Abla

Abla czakała prawie dwa lata, ale w końcu los się do niej uśmiechnął i ma już własny domek! Oto historia Abli…

Gdy do nas trafiła, ledwo żyła. Kupka żółto-białego futerka, ogonek i tył ciała wyliniały i poodparzany, stado kleszczy i pcheł żerujących na sterczących kosteczkach, w pyszczku stan zapalny, brzuszek wzdęty, oczy wielkie, przerażone… Czego ta Abla nie miała? Nie byliśmy pewni, czy uda się nam ją odratować. Koty w tak złym stanie trafiają do nas niezwykle rzadko.
Jednak Abla była bardzo dzielna. Gdy zaczęliśmy ją leczyć, powolutku odzyskiwała kształt zwykłego kotka. Z tygodnia na tydzień widzieliśmy zmiany nie tylko w wyglądzie, ale też w zachowaniu.

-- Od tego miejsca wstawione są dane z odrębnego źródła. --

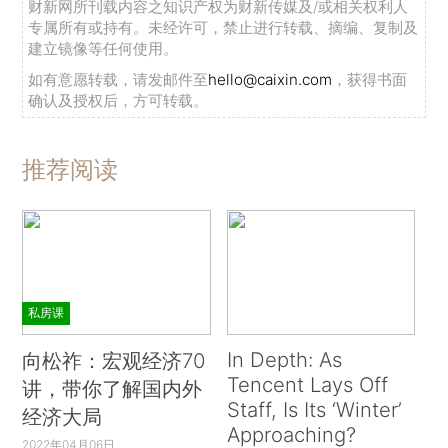
财新网所刊载内容之知识产权为财新传媒及/或相关权利人
专属所有或持有。未经许可，禁止进行转载、摘编、复制及
建立镜像等任何使用。
如有意愿转载，请发邮件至
hello@caixin.com
，获得书面
确认及授权后，方可转载。
推荐阅读
私房课
In Depth: As
向松祚：宏观经济70
Tencent Lays Off
讲，带你了解国内外
Staff, Is Its ‘Winter’
经济大局
Approaching?
2022年04月06日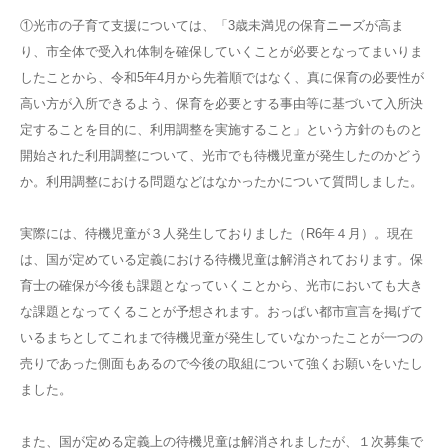
①光市の子育て支援については、「3歳未満児の保育ニーズが高ま
り、市全体で受入れ体制を確保していくことが必要となってまいりま
したことから、令和5年4月から先着順ではなく、真に保育の必要性が
高い方が入所できるよう、保育を必要とする事由等に基づいて入所決
定することを目的に、利用調整を実施すること」という方針のものと
開始された利用調整について、光市でも待機児童が発生したのかどう
か。利用調整における問題などはなかったかについて質問しました。
実際には、待機児童が３人発生しておりました（R6年４月）。現在
は、国が定めている定義における待機児童は解消されております。保
育士の確保が今後も課題となっていくことから、光市においても大き
な課題となってくることが予想されます。おっぱい都市宣言を掲げて
いるまちとしてこれまで待機児童が発生していなかったことが一つの
売りであった側面もあるので今後の取組について強くお願いをいたし
ました。
また、国が定める定義上の待機児童は解消されましたが、１次募集で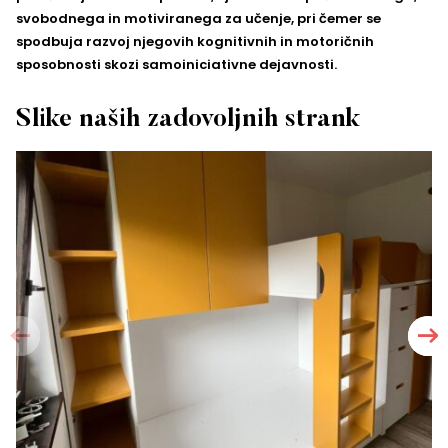
svobodnega in motiviranega za učenje, pri čemer se
spodbuja razvoj njegovih kognitivnih in motoričnih
sposobnosti skozi samoiniciativne dejavnosti.
Slike naših zadovoljnih strank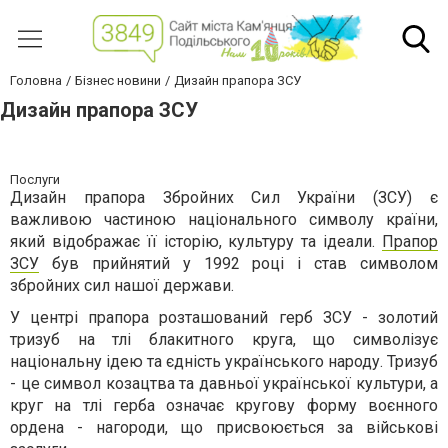
Головна
Бізнес новини
Дизайн прапора ЗСУ
Дизайн прапора ЗСУ
Послуги
Дизайн прапора Збройних Сил України (ЗСУ) є
важливою частиною національного символу країни,
який відображає її історію, культуру та ідеали.
Прапор
ЗСУ
був прийнятий у 1992 році і став символом
збройних сил нашої держави.
У центрі прапора розташований герб ЗСУ - золотий
тризуб на тлі блакитного круга, що символізує
національну ідею та єдність українського народу. Тризуб
- це символ козацтва та давньої української культури, а
круг на тлі герба означає кругову форму воєнного
ордена - нагороди, що присвоюється за військові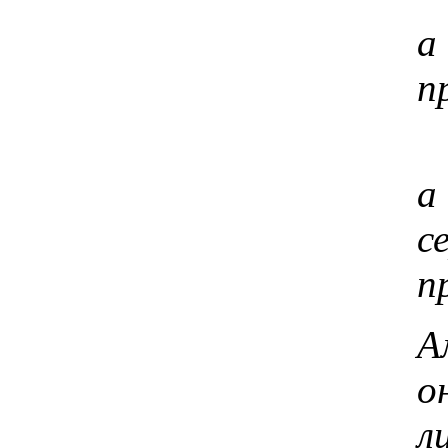
а
п
а
с
п
А
о
л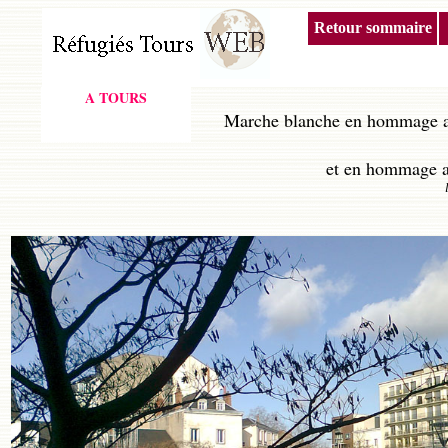
Retour sommaire
A TOURS
Marche blanche en hommage aux
et en hommage a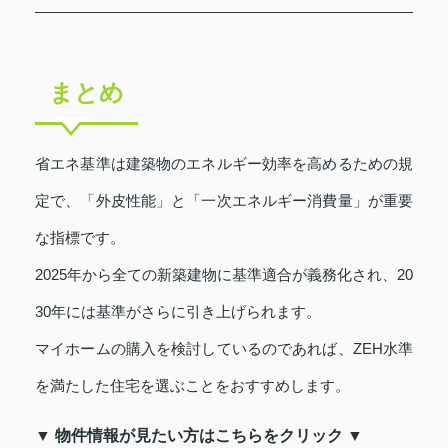
まとめ
省エネ基準は建築物のエネルギー効率を高めるための規
定で、「外皮性能」と「一次エネルギー消費量」が重要
な指標です。
2025年から全ての新築建物に基準適合が義務化され、20
30年には基準がさらに引き上げられます。
マイホームの購入を検討しているのであれば、ZEH水準
を満たした住宅を選ぶことをおすすめします。
▼ 物件情報が見たい方はこちらをクリック ▼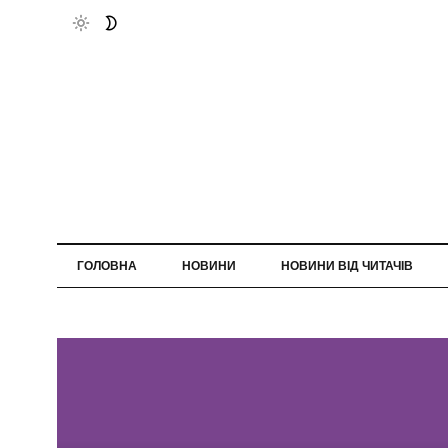
ГОЛОВНА
НОВИНИ
НОВИНИ ВІД ЧИТАЧІВ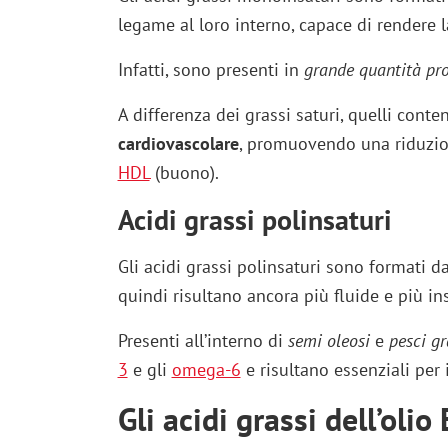
legame al loro interno, capace di rendere
Infatti, sono presenti in
grande quantità prop
A differenza dei grassi saturi, quelli conte
cardiovascolare
, promuovendo una riduzi
HDL
(buono).
Acidi grassi polinsaturi
Gli acidi grassi polinsaturi sono formati 
quindi risultano ancora più fluide e più ins
Presenti all’interno di
semi oleosi
e
pesci gr
3
e gli
omega-6
e risultano essenziali per i
Gli acidi grassi dell’olio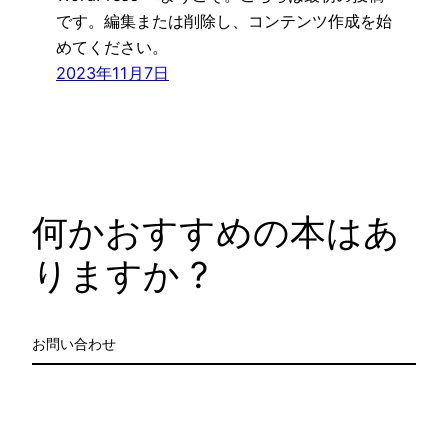
です。編集または削除し、コンテンツ作成を始
めてください。
2023年11月7日
何かおすすめの本はあ
りますか ?
お問い合わせ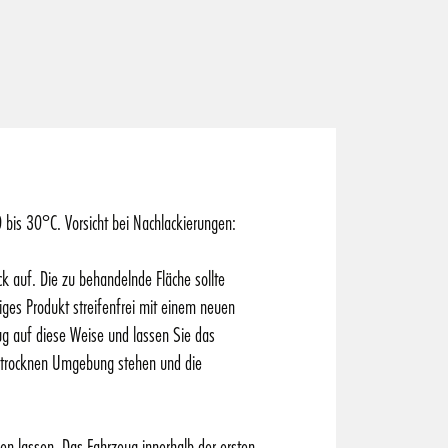
bis 30°C. Vorsicht bei Nachlackierungen:
k auf. Die zu behandelnde Fläche sollte
ges Produkt streifenfrei mit einem neuen
 auf diese Weise und lassen Sie das
d trocknen Umgebung stehen und die
en lassen. Das Fahrzeug innerhalb der ersten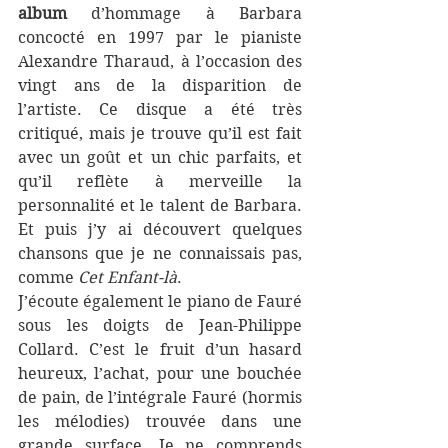
album
 d’hommage à Barbara 
concocté en 1997 par le pianiste 
Alexandre Tharaud, à l’occasion des 
vingt ans de la disparition de 
l’artiste. Ce disque a été très 
critiqué, mais je trouve qu’il est fait 
avec un goût et un chic parfaits, et 
qu’il reflète à merveille la 
personnalité et le talent de Barbara. 
Et puis j’y ai découvert quelques 
chansons que je ne connaissais pas, 
comme 
Cet Enfant-là
. 
J’écoute également le piano de Fauré 
sous les doigts de Jean-Philippe 
Collard. C’est le fruit d’un hasard 
heureux, l’achat, pour une bouchée 
de pain, de l’intégrale Fauré (hormis 
les mélodies) trouvée dans une 
grande surface. Je ne comprends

Ablutka okazała się piękną, biało-czarną kicią, o spokojnym i łagodnym usposobieniu. Koteczka pięknie mruczy podczas głaskania, łepkiem napiera na rękę, na plecki się przekręca, wystawiając brzucholek. Inne koty zupełnie jej nie przeszkadzają, pozwala im na bardzo dużo, nie przejawiając przy tym najmniejszego zniecierpliwienia. Co najwyżej – zmienia miejsce pobytu.
Koteczka jest jeszcze troszkę płocha, preferuje osoby spokojne i ruchy powolne, jednak to pewnie kwestia czasu i kilku lekcji z zaufania do człowieka. Podejrzewamy, że tam w środku, pod wystraszoną skorupką, mieszka młoda, radosna kicia, która bardzo chciałaby się już odprężyć, poganiać za piłeczką i poocierać o ludzkie nogi… Tak po oczach widzimy 😉 i cierpliwie czekamy na jej dalszą przemianę.
Abla urodziła się około 2018 roku. Jest wykastrowana i zaszczepiona. Testy na FIV/FeLV ma ujemne.